** Opening Input records block **

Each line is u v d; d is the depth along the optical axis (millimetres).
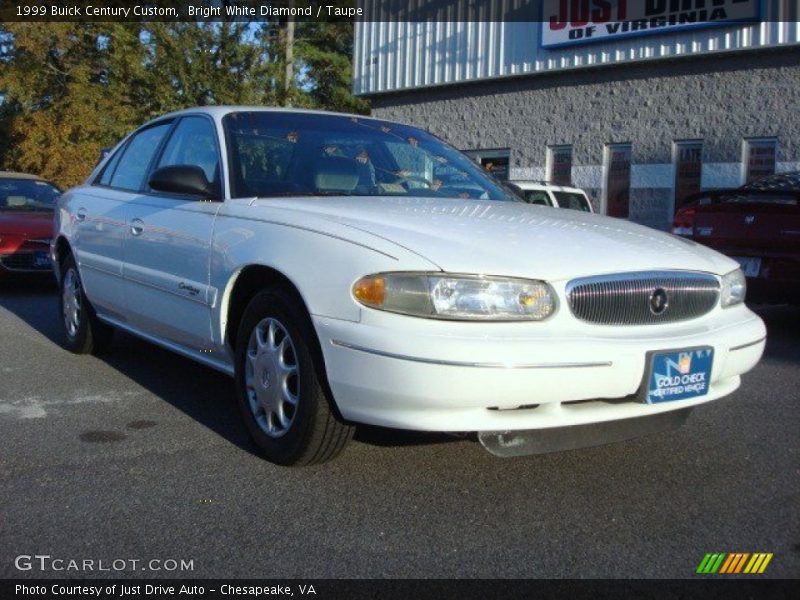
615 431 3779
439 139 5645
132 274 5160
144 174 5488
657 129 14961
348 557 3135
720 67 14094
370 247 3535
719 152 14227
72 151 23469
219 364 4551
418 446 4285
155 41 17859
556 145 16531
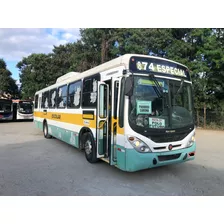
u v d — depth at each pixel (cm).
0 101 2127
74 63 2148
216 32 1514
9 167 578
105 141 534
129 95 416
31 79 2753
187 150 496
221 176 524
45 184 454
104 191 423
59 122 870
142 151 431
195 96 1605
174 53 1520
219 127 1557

** Closing Input records block **

◆ **Try it**
Pictures are to be omitted. Print exactly the lines from the line containing "348 557 3135" through the final line of the material above, both included.

◆ **Written reply**
348 557 3135
720 67 14094
370 247 3535
719 152 14227
72 151 23469
219 364 4551
418 446 4285
155 41 17859
556 145 16531
u v d — depth at each pixel (cm).
0 101 2127
74 63 2148
216 32 1514
9 167 578
105 141 534
129 95 416
31 79 2753
187 150 496
221 176 524
45 184 454
104 191 423
59 122 870
142 151 431
195 96 1605
174 53 1520
219 127 1557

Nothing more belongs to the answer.